##### Given passage #####

Jump to content

Menu

Is it Rude or normal? how we talk about money


Recommended Posts

Is it rude to ask how much something costs? How about asking how much college costs for a child? While dh and I were at a party, the conversation I was in turned to kids. Several had kids in college which is made it a good conversation. After I told about my ds being in school in Japan, someone asked how much it costs. I was raised very Southern with a prohibition against talking about money, politics and religion with people unless you know them well. I answered that it was about the same as an American university except the exchange rate can cause large fluctuations. I felt uncomfortable but wondered if I'm just weird. So tell, me. Weird, uncomfortable or rude?

Link to comment
Share on other sites

I guess if you hear the question "How much does this school cost?" as something that this person could find out pretty easily with just a little research (tuition isn't a secret) then you answered it perfectly. It sounds like you heard, "How much money are you spending on that?" and then that, of course, is rude.

##### Information given #####

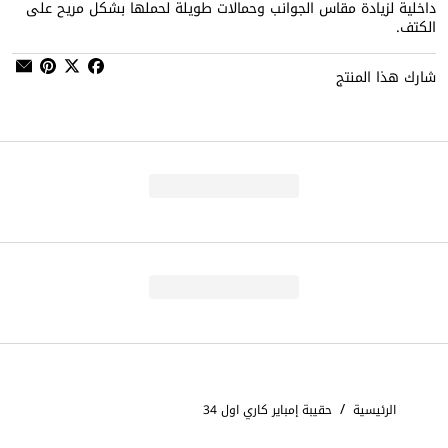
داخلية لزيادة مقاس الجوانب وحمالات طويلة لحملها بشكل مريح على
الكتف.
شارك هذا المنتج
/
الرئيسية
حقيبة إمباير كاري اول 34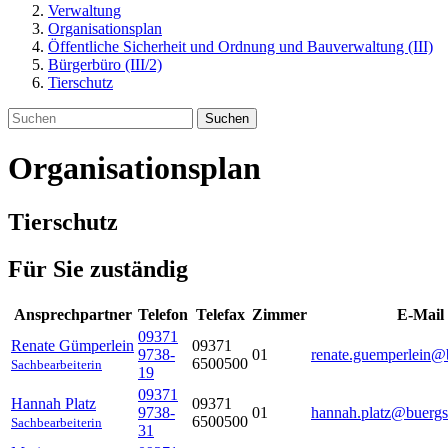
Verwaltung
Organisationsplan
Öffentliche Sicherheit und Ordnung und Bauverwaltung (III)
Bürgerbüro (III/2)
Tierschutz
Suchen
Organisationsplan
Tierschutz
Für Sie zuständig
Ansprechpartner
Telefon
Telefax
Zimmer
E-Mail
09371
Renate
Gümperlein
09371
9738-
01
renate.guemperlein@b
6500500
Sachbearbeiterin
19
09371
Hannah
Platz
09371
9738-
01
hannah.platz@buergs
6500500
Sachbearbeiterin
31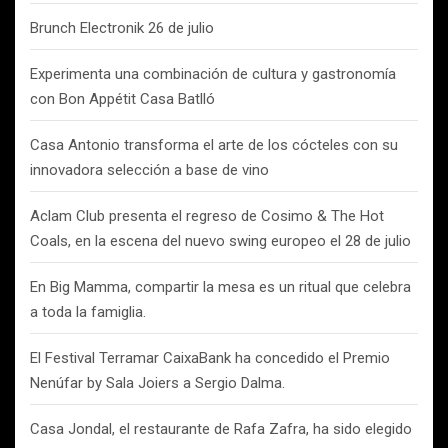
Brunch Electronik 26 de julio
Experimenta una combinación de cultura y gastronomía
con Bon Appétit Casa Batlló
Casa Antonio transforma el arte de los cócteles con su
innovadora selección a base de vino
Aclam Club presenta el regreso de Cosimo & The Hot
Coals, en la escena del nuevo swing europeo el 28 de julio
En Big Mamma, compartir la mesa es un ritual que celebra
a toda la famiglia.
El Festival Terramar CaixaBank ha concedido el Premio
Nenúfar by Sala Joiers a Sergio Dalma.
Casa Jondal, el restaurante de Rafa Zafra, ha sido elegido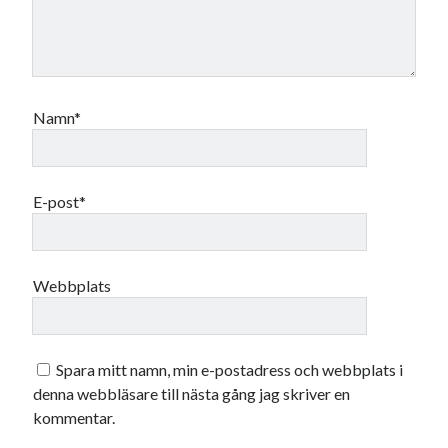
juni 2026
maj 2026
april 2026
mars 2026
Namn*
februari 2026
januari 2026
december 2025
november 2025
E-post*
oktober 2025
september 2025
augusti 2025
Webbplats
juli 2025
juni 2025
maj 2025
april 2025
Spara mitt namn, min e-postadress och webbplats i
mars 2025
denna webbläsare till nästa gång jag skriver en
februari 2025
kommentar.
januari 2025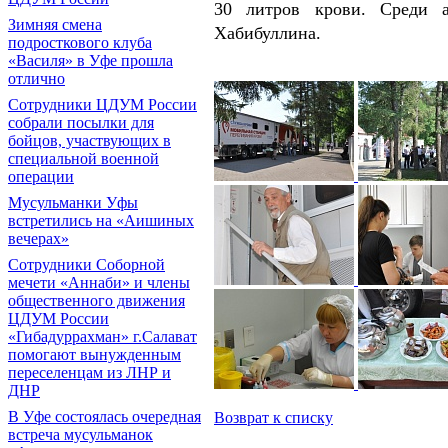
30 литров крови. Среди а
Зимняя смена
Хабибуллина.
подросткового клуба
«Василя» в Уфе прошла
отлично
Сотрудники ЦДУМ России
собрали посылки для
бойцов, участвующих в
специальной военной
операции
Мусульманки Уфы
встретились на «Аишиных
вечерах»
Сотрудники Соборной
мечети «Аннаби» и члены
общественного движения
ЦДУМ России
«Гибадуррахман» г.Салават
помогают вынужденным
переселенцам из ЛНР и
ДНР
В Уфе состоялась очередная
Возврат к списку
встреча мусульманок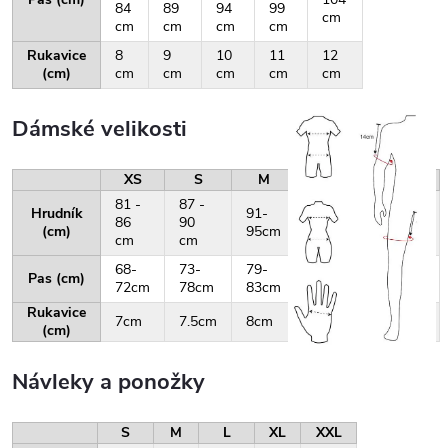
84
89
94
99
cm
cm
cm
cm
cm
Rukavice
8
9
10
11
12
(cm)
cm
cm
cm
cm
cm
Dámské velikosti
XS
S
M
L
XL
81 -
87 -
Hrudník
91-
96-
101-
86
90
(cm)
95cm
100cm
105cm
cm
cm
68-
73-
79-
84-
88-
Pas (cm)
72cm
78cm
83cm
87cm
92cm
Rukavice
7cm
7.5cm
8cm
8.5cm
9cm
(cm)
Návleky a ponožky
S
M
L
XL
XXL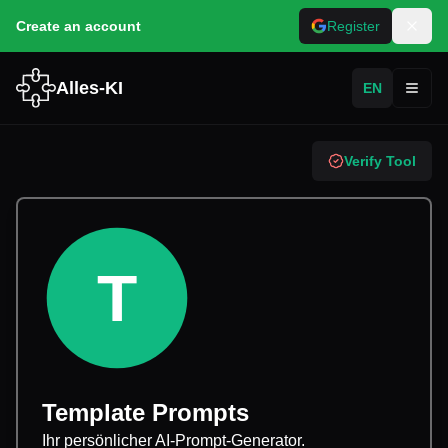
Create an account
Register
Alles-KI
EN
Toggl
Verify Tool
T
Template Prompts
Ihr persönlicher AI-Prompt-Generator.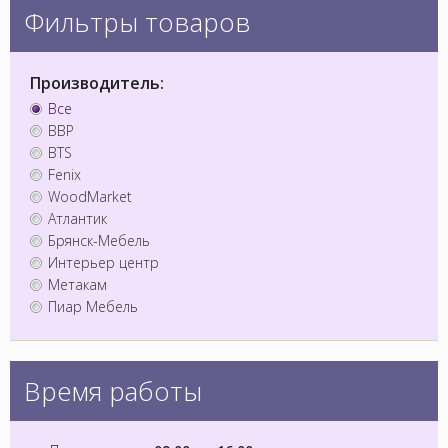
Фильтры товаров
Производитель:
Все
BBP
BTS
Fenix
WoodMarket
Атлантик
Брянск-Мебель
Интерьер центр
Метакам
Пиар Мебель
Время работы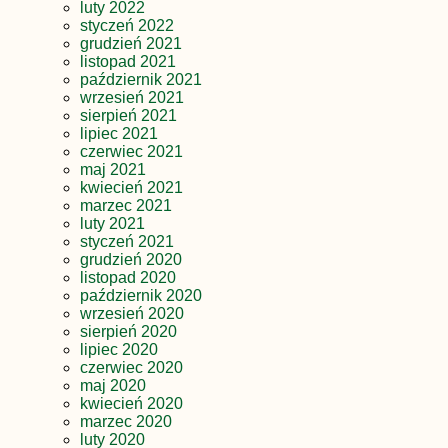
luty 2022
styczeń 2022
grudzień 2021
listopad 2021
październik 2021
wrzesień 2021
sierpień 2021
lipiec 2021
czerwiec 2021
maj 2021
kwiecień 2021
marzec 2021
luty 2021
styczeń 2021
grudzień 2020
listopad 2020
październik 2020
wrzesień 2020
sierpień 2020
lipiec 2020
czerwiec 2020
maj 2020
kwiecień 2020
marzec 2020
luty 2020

#####

_Task instructions_:
A: According to the forum thread, what three topics was the poster raised not to discuss with people they don't know well?
B: Write out the passage from the forum thread starting at "Link to comment" and ending at "course, is rude.".
You won't need the entries.

_Solved tasks_:
A: Money, politics and religion.

B:
Link to comment
Share on other sites

I guess if you hear the question "How much does this school cost?" as something that this person could find out pretty easily with just a little research (tuition isn't a secret) then you answered it perfectly. It sounds like you heard, "How much money are you spending on that?" and then that, of course, is rude.